**O que fazer**
a: Reescreva o trecho do texto sobre o Benfica–FC Porto de 1939 entre "18 de junho" e "Portuguesa de Futebol.", inclusive, substituindo "Campo das Amoreiras" por "Estádio das Amoreiras".
b: No texto sobre o Benfica–FC Porto de 1939, com que resultado terminou a primeira mão da meia final?

**Excerto selecionado**
+ + + +
Efeméride é uma rubrica que pretende fazer uma viagem no tempo por episódios marcantes ou curiosos da história do desporto, tenham acontecido há muito ou pouco tempo. Para acompanhar com regularidade, no Maisfutebol.
 
18 de junho de 1939, há 76 anos. No Campo das Amoreiras, em Lisboa, Benfica e FC Porto disputavam a segunda mão da meia final da primeira edição da Taça de Portugal. Contudo, aos 75 minutos, a equipa portista, por ordem do presidente, abandona o campo e protesta o jogo junto da Federação Portuguesa de Futebol.
 
O rastilho
 
As relações entre os dois clubes estavam longe da cordialidade e os ânimos estavam ao rubro desde o final do campeonato. O título foi decidido no último jogo e, para ser campeão, o FC Porto precisava de não perder com o Benfica. O encontro, disputado num cheíssimo Campo da Constituição, no Porto, terminou com um empate que deu a vitória no campeonato à equipa da casa. Só que o árbitro tinha anulado um golo ao Benfica no último minuto do encontro por alegada falta de Brito sobre um adversário.
 
A polémica estalou então entre os adeptos, com a imprensa à mistura. Alguns jornais falavam em «escândalo» da arbitragem, garantiam que não havia falta nenhuma, e um deles mostrava mesmo uma imagem que dizia ser do lance, para mostrar que o golo tinha sido limpo. Mas havia o outro lado. Jornais em que se garantia que a imagem não era daquele lance, e que tinha mesmo havido falta. O presidente do Benfica, Júlio Ribeiro da Costa, cortou então relações com o FC Porto.
 
E, com este ambiente escaldante, chegam então as duas mãos da meia final da Taça de Portugal, competição acabadinha de nascer.
 
A primeira mão
 
O Estádio do Lima foi o palco escolhido para este encontro e não cabia lá nem mais uma pessoa, aliás, foram muitos os que tiveram que ficar no exterior por estar esgotada a lotação. Na bancada apinhada e no lotado peão apareciam, aqui e ali, adeptos do Benfica, mas a grande maioria eram portistas.
 

Equipa do FC Porto

E que presente receberam nesse dia os que conseguiram entrar para ver os dragões. A equipa do FC Porto aplicou uma magistral goleada de 6-1 (golos de Lopes Carneiro, bis de Costuras, Pinga, e bis de Carlos Nunes para o FC Porto, e Brito para o Benfica).
+ + + +
**Listagem fornecida**
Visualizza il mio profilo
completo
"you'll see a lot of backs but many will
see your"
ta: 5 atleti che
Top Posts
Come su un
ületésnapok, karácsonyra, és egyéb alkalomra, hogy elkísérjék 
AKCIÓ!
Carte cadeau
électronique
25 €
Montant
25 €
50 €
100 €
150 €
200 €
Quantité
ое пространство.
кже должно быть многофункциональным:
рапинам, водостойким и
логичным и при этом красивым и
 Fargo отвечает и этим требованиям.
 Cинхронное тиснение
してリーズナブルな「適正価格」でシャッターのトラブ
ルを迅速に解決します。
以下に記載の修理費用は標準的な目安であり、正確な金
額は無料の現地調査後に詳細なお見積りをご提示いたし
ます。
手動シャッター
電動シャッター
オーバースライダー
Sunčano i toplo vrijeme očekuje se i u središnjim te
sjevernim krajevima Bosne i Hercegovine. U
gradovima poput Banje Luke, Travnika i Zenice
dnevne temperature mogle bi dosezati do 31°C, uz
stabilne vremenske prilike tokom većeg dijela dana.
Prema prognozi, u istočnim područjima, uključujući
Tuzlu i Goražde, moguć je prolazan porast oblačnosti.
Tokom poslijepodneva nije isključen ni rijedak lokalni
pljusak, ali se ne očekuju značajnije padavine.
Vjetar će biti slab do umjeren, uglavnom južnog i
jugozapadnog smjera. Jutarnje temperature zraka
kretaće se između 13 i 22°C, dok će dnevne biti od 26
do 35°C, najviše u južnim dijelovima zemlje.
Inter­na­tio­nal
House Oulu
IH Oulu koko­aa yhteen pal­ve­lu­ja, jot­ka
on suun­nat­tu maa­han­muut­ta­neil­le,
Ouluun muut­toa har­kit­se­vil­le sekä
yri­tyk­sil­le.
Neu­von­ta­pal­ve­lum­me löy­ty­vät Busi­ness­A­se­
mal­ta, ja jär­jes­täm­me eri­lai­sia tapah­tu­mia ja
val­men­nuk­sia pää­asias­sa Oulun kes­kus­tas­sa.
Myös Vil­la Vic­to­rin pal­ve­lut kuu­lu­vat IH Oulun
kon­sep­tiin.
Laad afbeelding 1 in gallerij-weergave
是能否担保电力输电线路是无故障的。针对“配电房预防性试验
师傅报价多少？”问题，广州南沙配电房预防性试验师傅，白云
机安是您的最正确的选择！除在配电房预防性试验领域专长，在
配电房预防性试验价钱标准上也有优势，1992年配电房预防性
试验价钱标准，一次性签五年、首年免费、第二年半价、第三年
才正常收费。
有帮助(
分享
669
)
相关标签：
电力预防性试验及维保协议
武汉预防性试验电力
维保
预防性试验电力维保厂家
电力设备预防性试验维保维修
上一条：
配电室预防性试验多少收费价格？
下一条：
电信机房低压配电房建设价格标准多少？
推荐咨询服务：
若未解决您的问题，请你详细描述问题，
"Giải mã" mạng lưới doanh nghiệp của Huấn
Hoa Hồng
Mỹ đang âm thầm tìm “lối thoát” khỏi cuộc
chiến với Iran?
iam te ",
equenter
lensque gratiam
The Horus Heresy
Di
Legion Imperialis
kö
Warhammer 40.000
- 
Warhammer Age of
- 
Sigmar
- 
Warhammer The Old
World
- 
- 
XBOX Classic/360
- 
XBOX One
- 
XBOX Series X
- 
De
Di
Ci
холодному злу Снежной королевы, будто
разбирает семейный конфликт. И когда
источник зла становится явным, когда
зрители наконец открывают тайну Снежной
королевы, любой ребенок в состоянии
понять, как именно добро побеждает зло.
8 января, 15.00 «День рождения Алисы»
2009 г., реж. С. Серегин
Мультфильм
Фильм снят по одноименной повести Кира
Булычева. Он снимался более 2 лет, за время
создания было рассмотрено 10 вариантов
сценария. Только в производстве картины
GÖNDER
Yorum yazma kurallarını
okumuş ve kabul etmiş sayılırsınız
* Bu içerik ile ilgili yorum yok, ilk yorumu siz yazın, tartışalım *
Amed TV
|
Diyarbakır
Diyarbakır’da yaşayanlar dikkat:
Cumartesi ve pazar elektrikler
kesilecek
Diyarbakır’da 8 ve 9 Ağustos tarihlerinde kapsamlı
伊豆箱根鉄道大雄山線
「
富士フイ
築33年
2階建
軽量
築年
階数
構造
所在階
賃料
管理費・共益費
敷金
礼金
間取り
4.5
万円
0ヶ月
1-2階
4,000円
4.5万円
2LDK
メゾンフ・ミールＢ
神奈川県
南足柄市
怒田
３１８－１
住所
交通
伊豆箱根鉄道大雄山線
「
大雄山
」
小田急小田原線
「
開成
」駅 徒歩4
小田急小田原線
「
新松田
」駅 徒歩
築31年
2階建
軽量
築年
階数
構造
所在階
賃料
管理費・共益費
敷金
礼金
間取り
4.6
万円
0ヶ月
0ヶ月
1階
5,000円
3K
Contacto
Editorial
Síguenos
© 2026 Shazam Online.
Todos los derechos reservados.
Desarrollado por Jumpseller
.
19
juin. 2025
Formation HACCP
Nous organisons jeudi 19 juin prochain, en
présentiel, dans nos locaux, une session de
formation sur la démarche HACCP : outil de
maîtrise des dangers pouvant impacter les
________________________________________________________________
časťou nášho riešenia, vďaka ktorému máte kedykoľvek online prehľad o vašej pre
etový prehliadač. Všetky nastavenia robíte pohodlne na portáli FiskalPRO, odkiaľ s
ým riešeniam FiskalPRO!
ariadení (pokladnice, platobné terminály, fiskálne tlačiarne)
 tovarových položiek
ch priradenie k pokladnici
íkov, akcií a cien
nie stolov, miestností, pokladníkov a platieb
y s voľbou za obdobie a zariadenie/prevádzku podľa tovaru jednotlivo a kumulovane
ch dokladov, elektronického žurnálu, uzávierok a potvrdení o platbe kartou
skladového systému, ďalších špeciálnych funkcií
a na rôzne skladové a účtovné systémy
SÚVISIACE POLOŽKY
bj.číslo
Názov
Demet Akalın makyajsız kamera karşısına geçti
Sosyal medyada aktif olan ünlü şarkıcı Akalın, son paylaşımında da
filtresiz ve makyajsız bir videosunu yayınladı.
+ + + +
**Lista de respostas**
a:
18 de junho de 1939, há 76 anos. No Estádio das Amoreiras, em Lisboa, Benfica e FC Porto disputavam a segunda mão da meia final da primeira edição da Taça de Portugal. Contudo, aos 75 minutos, a equipa portista, por ordem do presidente, abandona o campo e protesta o jogo junto da Federação Portuguesa de Futebol.

b: Com uma goleada de 6-1 a favor do FC Porto.